_WHAT YOU WILL DO:_ Please repeat every entry that follows, keeping each one exactly the same.

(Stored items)
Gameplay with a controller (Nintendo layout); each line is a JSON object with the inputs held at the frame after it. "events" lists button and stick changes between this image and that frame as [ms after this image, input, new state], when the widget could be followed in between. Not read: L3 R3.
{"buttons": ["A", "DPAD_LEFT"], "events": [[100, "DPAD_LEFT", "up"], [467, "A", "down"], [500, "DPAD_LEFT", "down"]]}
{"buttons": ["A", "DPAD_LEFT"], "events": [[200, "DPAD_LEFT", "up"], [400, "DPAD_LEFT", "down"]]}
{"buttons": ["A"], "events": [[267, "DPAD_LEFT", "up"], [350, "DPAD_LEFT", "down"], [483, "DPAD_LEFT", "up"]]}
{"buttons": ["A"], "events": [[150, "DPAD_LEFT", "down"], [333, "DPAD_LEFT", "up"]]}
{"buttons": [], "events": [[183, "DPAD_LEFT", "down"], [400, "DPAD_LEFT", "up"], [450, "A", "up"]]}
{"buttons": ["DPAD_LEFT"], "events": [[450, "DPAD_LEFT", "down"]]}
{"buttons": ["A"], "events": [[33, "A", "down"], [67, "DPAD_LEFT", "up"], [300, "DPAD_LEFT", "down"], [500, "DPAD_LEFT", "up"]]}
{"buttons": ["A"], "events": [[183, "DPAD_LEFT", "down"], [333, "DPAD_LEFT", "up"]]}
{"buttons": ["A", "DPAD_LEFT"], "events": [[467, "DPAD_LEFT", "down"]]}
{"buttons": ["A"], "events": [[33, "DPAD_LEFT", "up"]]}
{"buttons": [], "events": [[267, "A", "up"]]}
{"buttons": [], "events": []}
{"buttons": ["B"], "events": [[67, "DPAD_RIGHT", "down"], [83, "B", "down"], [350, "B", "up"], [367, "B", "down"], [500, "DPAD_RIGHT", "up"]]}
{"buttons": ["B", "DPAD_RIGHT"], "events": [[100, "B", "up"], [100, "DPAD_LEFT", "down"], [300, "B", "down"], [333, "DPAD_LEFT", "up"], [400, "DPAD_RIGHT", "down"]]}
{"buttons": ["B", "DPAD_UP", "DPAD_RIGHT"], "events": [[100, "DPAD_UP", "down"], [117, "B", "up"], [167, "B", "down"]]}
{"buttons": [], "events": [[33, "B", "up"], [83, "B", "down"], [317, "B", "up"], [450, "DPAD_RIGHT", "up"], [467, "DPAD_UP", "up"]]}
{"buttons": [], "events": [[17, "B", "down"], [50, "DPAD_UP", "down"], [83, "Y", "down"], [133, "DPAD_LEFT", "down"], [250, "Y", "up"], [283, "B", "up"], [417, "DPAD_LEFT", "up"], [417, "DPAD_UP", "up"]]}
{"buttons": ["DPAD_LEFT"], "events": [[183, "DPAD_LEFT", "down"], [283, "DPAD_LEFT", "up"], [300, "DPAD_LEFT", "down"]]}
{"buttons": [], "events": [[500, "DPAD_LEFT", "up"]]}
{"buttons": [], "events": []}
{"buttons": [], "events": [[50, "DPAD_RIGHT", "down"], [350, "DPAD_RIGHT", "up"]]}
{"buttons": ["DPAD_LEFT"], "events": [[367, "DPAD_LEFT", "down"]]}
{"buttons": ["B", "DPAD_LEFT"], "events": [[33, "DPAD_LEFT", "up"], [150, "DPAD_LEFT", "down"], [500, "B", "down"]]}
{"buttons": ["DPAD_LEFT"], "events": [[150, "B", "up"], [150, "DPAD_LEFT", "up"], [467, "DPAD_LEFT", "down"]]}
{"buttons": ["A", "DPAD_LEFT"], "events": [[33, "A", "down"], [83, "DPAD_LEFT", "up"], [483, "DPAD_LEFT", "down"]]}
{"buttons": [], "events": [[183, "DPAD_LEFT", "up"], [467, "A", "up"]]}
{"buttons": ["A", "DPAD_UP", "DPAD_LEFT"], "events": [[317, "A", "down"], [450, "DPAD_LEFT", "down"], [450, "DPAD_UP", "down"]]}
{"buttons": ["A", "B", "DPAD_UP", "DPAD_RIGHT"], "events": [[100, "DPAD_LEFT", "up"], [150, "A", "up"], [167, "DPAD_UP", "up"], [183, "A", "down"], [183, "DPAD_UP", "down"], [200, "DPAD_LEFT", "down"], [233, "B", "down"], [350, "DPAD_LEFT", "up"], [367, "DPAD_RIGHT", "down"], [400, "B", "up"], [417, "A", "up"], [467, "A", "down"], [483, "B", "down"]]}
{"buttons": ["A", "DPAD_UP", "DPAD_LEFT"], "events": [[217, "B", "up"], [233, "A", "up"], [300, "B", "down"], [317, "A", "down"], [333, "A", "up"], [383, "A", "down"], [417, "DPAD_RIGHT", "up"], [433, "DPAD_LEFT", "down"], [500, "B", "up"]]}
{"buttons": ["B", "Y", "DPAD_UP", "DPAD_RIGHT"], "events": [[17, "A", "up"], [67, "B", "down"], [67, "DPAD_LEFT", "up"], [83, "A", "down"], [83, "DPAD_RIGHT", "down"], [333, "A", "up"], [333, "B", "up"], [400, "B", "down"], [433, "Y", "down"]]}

_EXERCISE OUTPUT:_
Gameplay with a controller (Nintendo layout); each line is a JSON object with the inputs held at the frame after it. "events" lists button and stick changes between this image and that frame as [ms after this image, input, new state], when the widget could be followed in between. Not read: L3 R3.
{"buttons": ["A", "DPAD_LEFT"], "events": [[100, "DPAD_LEFT", "up"], [467, "A", "down"], [500, "DPAD_LEFT", "down"]]}
{"buttons": ["A", "DPAD_LEFT"], "events": [[200, "DPAD_LEFT", "up"], [400, "DPAD_LEFT", "down"]]}
{"buttons": ["A"], "events": [[267, "DPAD_LEFT", "up"], [350, "DPAD_LEFT", "down"], [483, "DPAD_LEFT", "up"]]}
{"buttons": ["A"], "events": [[150, "DPAD_LEFT", "down"], [333, "DPAD_LEFT", "up"]]}
{"buttons": [], "events": [[183, "DPAD_LEFT", "down"], [400, "DPAD_LEFT", "up"], [450, "A", "up"]]}
{"buttons": ["DPAD_LEFT"], "events": [[450, "DPAD_LEFT", "down"]]}
{"buttons": ["A"], "events": [[33, "A", "down"], [67, "DPAD_LEFT", "up"], [300, "DPAD_LEFT", "down"], [500, "DPAD_LEFT", "up"]]}
{"buttons": ["A"], "events": [[183, "DPAD_LEFT", "down"], [333, "DPAD_LEFT", "up"]]}
{"buttons": ["A", "DPAD_LEFT"], "events": [[467, "DPAD_LEFT", "down"]]}
{"buttons": ["A"], "events": [[33, "DPAD_LEFT", "up"]]}
{"buttons": [], "events": [[267, "A", "up"]]}
{"buttons": [], "events": []}
{"buttons": ["B"], "events": [[67, "DPAD_RIGHT", "down"], [83, "B", "down"], [350, "B", "up"], [367, "B", "down"], [500, "DPAD_RIGHT", "up"]]}
{"buttons": ["B", "DPAD_RIGHT"], "events": [[100, "B", "up"], [100, "DPAD_LEFT", "down"], [300, "B", "down"], [333, "DPAD_LEFT", "up"], [400, "DPAD_RIGHT", "down"]]}
{"buttons": ["B", "DPAD_UP", "DPAD_RIGHT"], "events": [[100, "DPAD_UP", "down"], [117, "B", "up"], [167, "B", "down"]]}
{"buttons": [], "events": [[33, "B", "up"], [83, "B", "down"], [317, "B", "up"], [450, "DPAD_RIGHT", "up"], [467, "DPAD_UP", "up"]]}
{"buttons": [], "events": [[17, "B", "down"], [50, "DPAD_UP", "down"], [83, "Y", "down"], [133, "DPAD_LEFT", "down"], [250, "Y", "up"], [283, "B", "up"], [417, "DPAD_LEFT", "up"], [417, "DPAD_UP", "up"]]}
{"buttons": ["DPAD_LEFT"], "events": [[183, "DPAD_LEFT", "down"], [283, "DPAD_LEFT", "up"], [300, "DPAD_LEFT", "down"]]}
{"buttons": [], "events": [[500, "DPAD_LEFT", "up"]]}
{"buttons": [], "events": []}
{"buttons": [], "events": [[50, "DPAD_RIGHT", "down"], [350, "DPAD_RIGHT", "up"]]}
{"buttons": ["DPAD_LEFT"], "events": [[367, "DPAD_LEFT", "down"]]}
{"buttons": ["B", "DPAD_LEFT"], "events": [[33, "DPAD_LEFT", "up"], [150, "DPAD_LEFT", "down"], [500, "B", "down"]]}
{"buttons": ["DPAD_LEFT"], "events": [[150, "B", "up"], [150, "DPAD_LEFT", "up"], [467, "DPAD_LEFT", "down"]]}
{"buttons": ["A", "DPAD_LEFT"], "events": [[33, "A", "down"], [83, "DPAD_LEFT", "up"], [483, "DPAD_LEFT", "down"]]}
{"buttons": [], "events": [[183, "DPAD_LEFT", "up"], [467, "A", "up"]]}
{"buttons": ["A", "DPAD_UP", "DPAD_LEFT"], "events": [[317, "A", "down"], [450, "DPAD_LEFT", "down"], [450, "DPAD_UP", "down"]]}
{"buttons": ["A", "B", "DPAD_UP", "DPAD_RIGHT"], "events": [[100, "DPAD_LEFT", "up"], [150, "A", "up"], [167, "DPAD_UP", "up"], [183, "A", "down"], [183, "DPAD_UP", "down"], [200, "DPAD_LEFT", "down"], [233, "B", "down"], [350, "DPAD_LEFT", "up"], [367, "DPAD_RIGHT", "down"], [400, "B", "up"], [417, "A", "up"], [467, "A", "down"], [483, "B", "down"]]}
{"buttons": ["A", "DPAD_UP", "DPAD_LEFT"], "events": [[217, "B", "up"], [233, "A", "up"], [300, "B", "down"], [317, "A", "down"], [333, "A", "up"], [383, "A", "down"], [417, "DPAD_RIGHT", "up"], [433, "DPAD_LEFT", "down"], [500, "B", "up"]]}
{"buttons": ["B", "Y", "DPAD_UP", "DPAD_RIGHT"], "events": [[17, "A", "up"], [67, "B", "down"], [67, "DPAD_LEFT", "up"], [83, "A", "down"], [83, "DPAD_RIGHT", "down"], [333, "A", "up"], [333, "B", "up"], [400, "B", "down"], [433, "Y", "down"]]}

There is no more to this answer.